**Records supplied:**
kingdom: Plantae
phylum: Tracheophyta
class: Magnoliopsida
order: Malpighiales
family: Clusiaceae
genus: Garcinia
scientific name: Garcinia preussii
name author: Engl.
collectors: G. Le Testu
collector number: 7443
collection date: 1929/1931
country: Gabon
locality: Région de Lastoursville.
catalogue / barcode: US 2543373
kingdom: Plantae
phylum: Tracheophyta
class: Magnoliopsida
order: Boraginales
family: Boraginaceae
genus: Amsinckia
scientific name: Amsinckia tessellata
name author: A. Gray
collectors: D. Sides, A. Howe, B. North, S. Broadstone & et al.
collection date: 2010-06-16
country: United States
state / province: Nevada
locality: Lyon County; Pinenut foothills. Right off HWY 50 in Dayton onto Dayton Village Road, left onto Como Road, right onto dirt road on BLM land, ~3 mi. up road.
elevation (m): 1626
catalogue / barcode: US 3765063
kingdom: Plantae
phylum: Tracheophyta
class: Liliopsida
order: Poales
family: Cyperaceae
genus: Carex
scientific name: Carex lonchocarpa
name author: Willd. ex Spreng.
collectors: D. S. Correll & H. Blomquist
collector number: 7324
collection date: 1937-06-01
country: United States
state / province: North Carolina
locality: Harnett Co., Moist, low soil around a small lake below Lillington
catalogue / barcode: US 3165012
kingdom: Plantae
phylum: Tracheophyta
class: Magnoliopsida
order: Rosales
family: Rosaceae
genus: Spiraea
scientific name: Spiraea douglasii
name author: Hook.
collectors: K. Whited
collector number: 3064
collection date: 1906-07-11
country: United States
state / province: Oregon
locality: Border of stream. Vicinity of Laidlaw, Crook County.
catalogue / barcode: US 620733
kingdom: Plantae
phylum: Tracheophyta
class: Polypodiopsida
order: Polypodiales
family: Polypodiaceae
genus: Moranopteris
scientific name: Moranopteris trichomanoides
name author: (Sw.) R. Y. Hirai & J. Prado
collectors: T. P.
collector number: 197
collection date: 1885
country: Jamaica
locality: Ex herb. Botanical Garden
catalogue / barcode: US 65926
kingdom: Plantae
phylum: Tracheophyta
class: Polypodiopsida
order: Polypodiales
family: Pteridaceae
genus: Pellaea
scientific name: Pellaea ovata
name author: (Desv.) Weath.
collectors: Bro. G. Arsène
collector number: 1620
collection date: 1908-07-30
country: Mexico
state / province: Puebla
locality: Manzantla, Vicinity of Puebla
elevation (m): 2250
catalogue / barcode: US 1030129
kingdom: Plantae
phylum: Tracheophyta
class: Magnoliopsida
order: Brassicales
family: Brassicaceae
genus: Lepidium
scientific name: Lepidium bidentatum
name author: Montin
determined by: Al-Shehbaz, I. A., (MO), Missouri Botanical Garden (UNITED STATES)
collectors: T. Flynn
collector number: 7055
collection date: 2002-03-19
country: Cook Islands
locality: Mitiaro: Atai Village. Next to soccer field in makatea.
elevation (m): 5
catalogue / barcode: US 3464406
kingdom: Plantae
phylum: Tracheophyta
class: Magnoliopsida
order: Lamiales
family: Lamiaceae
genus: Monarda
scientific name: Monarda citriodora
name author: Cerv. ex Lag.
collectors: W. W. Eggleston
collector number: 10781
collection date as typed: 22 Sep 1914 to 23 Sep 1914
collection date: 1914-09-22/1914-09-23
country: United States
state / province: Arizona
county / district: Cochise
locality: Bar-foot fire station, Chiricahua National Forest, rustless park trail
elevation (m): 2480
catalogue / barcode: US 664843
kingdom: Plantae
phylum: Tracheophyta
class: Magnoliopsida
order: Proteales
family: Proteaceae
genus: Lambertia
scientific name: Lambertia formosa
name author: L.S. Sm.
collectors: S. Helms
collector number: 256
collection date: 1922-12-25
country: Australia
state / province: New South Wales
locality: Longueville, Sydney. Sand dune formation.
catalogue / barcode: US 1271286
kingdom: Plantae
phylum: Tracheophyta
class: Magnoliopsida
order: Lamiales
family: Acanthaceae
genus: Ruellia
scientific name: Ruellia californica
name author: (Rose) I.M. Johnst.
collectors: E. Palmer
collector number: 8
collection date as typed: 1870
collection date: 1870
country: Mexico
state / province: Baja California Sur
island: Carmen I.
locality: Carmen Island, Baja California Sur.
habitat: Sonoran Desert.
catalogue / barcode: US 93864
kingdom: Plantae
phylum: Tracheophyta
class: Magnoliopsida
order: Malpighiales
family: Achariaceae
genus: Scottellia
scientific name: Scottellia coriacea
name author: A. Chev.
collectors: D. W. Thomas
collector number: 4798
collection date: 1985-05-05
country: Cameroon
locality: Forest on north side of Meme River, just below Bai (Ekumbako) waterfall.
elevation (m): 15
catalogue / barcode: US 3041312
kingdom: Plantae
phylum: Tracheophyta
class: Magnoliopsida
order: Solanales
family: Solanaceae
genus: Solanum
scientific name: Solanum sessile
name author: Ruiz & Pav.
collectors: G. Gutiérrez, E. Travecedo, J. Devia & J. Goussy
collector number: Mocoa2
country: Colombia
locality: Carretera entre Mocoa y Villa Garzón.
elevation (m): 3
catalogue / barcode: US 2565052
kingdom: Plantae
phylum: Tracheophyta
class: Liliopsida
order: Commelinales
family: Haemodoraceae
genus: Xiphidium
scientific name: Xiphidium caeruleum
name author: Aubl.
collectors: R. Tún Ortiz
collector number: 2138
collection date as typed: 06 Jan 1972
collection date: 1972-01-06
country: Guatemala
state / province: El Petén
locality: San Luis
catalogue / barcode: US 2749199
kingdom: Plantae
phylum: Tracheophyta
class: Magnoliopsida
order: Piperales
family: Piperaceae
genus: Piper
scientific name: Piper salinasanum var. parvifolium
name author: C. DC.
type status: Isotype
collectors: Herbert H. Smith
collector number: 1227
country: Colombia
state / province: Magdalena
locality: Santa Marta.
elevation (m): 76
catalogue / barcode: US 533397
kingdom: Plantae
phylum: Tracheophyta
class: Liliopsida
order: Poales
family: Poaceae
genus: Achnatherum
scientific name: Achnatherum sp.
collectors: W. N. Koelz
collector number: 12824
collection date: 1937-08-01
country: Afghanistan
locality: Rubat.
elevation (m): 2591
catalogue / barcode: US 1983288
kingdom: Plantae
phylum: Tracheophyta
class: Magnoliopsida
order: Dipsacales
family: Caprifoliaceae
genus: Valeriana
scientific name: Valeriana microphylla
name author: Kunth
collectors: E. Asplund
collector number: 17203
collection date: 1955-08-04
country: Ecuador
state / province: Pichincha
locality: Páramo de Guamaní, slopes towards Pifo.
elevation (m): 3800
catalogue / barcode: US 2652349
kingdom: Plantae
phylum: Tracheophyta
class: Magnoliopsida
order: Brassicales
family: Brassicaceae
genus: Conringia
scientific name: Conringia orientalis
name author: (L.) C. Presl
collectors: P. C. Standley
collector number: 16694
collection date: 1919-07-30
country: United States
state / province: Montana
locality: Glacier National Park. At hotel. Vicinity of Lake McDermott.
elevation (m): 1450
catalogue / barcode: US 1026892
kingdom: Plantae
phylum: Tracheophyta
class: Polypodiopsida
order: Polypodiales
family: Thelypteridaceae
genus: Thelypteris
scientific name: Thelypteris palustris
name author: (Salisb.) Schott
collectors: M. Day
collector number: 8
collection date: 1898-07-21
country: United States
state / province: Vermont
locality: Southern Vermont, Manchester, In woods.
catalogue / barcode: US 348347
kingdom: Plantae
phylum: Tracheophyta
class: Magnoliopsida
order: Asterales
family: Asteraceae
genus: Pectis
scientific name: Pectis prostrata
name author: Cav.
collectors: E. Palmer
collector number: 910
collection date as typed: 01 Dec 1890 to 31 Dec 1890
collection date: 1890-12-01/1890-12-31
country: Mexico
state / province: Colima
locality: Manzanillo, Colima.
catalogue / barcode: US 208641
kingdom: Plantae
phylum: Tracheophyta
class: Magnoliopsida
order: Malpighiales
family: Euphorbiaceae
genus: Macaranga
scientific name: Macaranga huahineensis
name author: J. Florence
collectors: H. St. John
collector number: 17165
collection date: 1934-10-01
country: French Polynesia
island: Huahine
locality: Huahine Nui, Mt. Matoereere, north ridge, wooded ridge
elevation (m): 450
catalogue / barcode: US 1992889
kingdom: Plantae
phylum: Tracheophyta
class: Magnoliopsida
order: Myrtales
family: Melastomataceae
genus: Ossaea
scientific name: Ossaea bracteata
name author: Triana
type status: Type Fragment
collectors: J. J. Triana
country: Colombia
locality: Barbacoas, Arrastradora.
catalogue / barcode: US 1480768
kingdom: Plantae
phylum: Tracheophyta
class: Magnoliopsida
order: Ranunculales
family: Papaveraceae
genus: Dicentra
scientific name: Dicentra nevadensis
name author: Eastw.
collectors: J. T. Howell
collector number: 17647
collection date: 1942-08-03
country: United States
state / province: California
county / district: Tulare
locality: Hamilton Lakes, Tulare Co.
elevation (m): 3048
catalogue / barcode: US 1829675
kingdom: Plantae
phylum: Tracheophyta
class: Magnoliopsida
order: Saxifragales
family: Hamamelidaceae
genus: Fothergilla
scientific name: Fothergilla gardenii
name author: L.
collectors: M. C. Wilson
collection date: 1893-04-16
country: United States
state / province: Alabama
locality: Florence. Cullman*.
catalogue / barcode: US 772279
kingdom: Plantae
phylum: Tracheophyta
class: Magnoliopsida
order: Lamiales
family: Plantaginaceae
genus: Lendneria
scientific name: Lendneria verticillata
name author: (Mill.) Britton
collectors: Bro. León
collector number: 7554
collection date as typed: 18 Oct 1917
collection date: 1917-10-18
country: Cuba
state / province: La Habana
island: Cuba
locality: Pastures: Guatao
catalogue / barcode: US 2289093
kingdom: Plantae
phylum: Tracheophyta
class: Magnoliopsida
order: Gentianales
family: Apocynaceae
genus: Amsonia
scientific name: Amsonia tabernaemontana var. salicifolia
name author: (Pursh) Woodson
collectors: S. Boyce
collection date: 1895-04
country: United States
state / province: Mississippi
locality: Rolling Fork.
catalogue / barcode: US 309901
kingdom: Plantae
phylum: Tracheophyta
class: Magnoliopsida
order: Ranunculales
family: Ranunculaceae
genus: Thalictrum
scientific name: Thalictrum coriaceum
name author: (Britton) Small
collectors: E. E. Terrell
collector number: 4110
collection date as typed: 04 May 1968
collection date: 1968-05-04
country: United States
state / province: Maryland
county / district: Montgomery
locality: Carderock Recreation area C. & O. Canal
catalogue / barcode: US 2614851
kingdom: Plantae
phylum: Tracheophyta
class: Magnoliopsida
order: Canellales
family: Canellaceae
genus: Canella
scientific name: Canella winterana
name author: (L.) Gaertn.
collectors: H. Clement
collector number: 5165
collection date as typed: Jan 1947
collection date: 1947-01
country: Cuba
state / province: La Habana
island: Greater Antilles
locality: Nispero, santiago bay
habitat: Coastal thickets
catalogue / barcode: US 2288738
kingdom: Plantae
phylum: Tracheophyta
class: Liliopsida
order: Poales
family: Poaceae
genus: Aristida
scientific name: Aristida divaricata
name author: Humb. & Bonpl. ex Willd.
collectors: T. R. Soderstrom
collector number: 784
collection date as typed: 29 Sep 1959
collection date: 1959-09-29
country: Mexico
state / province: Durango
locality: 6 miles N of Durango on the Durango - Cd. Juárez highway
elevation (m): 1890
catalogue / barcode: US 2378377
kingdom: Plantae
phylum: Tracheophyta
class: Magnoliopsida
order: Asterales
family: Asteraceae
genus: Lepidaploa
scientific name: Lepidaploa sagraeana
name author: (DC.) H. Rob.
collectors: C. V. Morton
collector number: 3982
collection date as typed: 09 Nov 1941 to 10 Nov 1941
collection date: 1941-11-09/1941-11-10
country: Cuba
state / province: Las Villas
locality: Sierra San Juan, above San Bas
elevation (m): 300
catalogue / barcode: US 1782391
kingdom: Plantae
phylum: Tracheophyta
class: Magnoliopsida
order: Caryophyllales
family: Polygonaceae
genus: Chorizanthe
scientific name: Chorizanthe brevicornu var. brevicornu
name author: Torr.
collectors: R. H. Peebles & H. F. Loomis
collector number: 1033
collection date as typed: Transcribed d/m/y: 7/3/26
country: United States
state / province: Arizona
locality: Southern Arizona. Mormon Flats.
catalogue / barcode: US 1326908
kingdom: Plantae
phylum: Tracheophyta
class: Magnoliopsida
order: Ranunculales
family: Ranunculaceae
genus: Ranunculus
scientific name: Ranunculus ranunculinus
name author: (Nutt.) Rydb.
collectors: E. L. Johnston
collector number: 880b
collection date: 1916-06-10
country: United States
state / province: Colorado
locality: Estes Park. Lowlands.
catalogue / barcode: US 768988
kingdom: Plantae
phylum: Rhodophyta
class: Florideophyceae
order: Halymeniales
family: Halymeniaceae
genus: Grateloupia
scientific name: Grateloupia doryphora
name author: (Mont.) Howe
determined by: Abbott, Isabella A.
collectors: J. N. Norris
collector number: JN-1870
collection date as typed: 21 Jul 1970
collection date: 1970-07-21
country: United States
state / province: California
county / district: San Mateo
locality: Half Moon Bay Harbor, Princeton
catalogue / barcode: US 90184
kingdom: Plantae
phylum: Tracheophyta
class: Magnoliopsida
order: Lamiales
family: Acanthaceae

**Exercise instructions:** Copy out the lines of the material starting at the one containing "name author: A. Gray" and ending at the one containing "elevation (m): 1626", both included, with every character unchanged.

**Output of the task:**
name author: A. Gray
collectors: D. Sides, A. Howe, B. North, S. Broadstone & et al.
collection date: 2010-06-16
country: United States
state / province: Nevada
locality: Lyon County; Pinenut foothills. Right off HWY 50 in Dayton onto Dayton Village Road, left onto Como Road, right onto dirt road on BLM land, ~3 mi. up road.
elevation (m): 1626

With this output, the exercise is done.